An attempt to build this device in real life revealed that it simply would not have worked using materials available in that time frame.
Best they could do was launch a heavy beam a few yards with little effect. More like a very inefficient battering ram than a ranged weapon.
The shear weight of the limbs slowed the bow down way too much.
Anything bigger than the Roman type Ballista suffers diminishing returns .


----------



## Shubol3D (Sep 18, 2021)

Thanks for reply.
Yes, I know about it. I'm not going to build it. I want to make FEA simulation, so I need to know what material DaVinci could use.
Even if it didn't work in real-world 
Edit:. It is mostly for learning and fun purpose and I have no idea about this topic. I just don't want to set total nonsense to simulation.


----------



## Gimli's Ghost (Jun 29, 2021)

Well figured I might as well return to this.
The materials available in DaVinci's day would have been wood, sinew, tempered steel , linen, hemp and steel cables.
None would get him past the diminishing returns factor.
Not that there weren't less ambitious large crossbow like artillery that were successful to a degree. The limits seem to be a projectile about the size of a javelin with cast a bit further than the range of most warbows of the day..
The Romans are said to have used such pieces mounted on carts to engage war elephants with some success. The hardest part being getting out of the path of a wounded and maddened war elephant long enough to reload.

I recently ran across a video on an ancient Hindu king who was known for having made a steel bow of remarkable power. A bias relief in a temple depicted him and his bow which looks to have been an early compound bow the pulleys lashed to the limbs being plainly visible.
I suspect the more fantastic feats of penetration attributed to this bow were from a much larger device built on the same principles.


----------



## Shubol3D (Sep 18, 2021)

Thank you for your answer.
So, it wouldn't work.

BTW: Did you talk about this bow?




__





Letter: December 2004






www.atarn.org




I have this one on my to-do list. 
I'm collecting interesting military technology milestones and crazy ideas for years.
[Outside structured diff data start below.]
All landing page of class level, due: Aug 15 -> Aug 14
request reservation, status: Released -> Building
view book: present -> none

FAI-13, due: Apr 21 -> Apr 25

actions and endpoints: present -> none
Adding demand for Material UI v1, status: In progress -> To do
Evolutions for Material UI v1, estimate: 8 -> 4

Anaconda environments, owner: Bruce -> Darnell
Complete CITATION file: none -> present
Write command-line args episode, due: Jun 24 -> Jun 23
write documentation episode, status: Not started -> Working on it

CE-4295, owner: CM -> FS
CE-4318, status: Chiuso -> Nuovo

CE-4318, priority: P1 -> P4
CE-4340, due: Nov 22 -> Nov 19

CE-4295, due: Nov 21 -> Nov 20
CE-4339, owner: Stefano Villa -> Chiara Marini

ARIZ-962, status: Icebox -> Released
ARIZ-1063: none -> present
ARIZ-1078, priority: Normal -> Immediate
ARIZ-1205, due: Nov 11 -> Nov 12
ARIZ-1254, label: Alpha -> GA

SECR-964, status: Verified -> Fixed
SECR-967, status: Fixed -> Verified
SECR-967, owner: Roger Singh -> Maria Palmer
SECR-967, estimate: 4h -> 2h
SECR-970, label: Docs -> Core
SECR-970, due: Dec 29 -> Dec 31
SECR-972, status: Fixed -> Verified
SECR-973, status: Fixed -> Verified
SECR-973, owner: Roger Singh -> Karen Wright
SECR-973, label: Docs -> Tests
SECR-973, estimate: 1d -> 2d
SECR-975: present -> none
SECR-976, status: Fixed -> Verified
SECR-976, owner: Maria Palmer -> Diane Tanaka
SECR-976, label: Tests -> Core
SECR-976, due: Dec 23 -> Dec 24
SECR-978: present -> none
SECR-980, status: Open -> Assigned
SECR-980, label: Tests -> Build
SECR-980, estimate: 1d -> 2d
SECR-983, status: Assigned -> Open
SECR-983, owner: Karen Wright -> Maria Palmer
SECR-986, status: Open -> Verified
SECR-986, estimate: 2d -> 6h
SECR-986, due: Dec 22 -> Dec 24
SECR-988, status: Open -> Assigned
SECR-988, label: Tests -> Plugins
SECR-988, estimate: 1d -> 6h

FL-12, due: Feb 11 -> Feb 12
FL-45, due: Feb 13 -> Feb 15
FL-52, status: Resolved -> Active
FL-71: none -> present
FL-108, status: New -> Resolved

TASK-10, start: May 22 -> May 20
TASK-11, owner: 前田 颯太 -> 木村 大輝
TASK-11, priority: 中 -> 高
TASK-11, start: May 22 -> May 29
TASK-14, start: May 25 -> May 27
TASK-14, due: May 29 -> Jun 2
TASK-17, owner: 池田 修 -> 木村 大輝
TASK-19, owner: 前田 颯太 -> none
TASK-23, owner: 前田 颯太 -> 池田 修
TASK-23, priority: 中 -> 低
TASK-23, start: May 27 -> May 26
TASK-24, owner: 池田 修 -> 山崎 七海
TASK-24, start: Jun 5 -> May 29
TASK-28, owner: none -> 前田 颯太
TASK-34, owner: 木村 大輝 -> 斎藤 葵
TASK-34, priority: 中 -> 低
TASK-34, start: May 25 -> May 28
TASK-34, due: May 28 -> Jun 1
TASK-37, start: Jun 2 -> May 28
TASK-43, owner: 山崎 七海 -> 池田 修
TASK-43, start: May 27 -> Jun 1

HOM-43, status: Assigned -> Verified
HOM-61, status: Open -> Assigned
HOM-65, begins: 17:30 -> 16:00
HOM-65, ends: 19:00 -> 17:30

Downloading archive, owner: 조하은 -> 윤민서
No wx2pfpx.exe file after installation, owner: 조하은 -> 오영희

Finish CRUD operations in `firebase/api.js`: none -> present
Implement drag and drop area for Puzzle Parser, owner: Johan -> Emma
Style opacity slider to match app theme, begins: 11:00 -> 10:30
Now I'm working on a new website and videos for my youtube channel.




I would appreciate a link or a video title about the Hindu king. Any form of cooperation will be nice if you consider it interesting enough for you.
Thanks, in advance.


----------



## Gimli's Ghost (Jun 29, 2021)

Lord Rama's bow


----------



## M-ric (Dec 18, 2020)

Shubol3D said:


> Hi all.
> I'm actually working on Da Vinci's Giant Crossbow 3D animation, and I need help from professionals.
> Q1: what kind of wood would you use for the limb?
> Q2: about what power could it have?
> ...


impressive.
as with many of Da Vinci's inventions, they were not materially achievable but above all reflected a visionary and futuristic spirit.


----------